システムの品質担保や夜間の業務が発生する場合がある、常に勉強が必要などの理由から、システムエンジニアの仕事はきついと言われています。
逆にシステムエンジニアは、IT分野に興味があって、誰かの役に立ちたいという方にとってはきついと感じにくいと言えます。
未経験でもシステムエンジニアになれる?
システムエンジニアは未経験でも十分なれる職業の1つです。
現在の日本は深刻なIT人材不足となっており、多くの企業が人手に困っています。
採用後に徹底した研修を行っている企業もあるため、未経験の場合はそのような企業で経験を積むことがおすすめです。
未経験でもシステムエンジニアになれる!
今回は、システムエンジニアの仕事内容や給料、おすすめの人、システムエンジニアになる方法など、システムエンジニアに興味のある人が知っておくべきことを紹介しました。
上述したように、経済産業省の発表では、2030年には最大79万人のIT人材が不足するとの試算結果が出ています。

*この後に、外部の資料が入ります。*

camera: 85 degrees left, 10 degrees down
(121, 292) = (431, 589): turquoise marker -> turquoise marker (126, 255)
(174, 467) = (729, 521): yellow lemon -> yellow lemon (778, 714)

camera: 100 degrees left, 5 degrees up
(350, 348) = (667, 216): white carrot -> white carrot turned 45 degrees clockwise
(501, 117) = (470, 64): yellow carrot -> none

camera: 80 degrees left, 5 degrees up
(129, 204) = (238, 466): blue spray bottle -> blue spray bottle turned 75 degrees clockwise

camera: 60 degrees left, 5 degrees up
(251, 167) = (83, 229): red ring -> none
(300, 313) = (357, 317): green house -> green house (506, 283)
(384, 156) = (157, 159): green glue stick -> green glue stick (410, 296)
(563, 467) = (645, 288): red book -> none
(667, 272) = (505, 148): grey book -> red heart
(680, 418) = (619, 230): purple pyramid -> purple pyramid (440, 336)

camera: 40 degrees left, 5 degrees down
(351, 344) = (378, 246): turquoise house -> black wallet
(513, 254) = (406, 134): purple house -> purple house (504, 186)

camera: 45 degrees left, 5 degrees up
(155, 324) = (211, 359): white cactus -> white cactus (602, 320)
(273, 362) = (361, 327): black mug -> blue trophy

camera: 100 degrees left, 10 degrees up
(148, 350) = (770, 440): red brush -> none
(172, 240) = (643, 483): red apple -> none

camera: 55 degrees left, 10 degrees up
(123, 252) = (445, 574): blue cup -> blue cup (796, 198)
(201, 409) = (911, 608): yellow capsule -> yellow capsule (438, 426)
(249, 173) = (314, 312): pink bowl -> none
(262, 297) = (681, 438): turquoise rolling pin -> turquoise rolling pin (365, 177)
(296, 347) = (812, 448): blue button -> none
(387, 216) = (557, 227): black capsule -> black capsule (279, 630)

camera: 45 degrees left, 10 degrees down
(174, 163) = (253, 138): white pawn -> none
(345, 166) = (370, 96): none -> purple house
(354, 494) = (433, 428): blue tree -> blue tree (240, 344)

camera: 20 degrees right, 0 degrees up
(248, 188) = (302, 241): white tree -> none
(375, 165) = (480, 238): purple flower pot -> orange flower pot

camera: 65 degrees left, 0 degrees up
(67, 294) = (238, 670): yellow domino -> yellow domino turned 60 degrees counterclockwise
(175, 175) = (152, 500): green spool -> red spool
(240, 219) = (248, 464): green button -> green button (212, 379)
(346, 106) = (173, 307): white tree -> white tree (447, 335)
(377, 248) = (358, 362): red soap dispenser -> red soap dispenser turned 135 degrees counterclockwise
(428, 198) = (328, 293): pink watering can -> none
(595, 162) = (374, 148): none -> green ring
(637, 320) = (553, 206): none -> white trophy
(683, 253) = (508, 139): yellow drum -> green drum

現時点でもシステムエンジニアの需要は高いと言えますが、この傾向は今後はさらに拡大していくでしょう。
システムエンジニアになるためには、未経験歓迎の企業に就職したり、学校に通うなど色々なルートがあります。
自分に適したルートを見つけ出し、需要の高いシステムエンジニアを目指してみてはいかがでしょうか。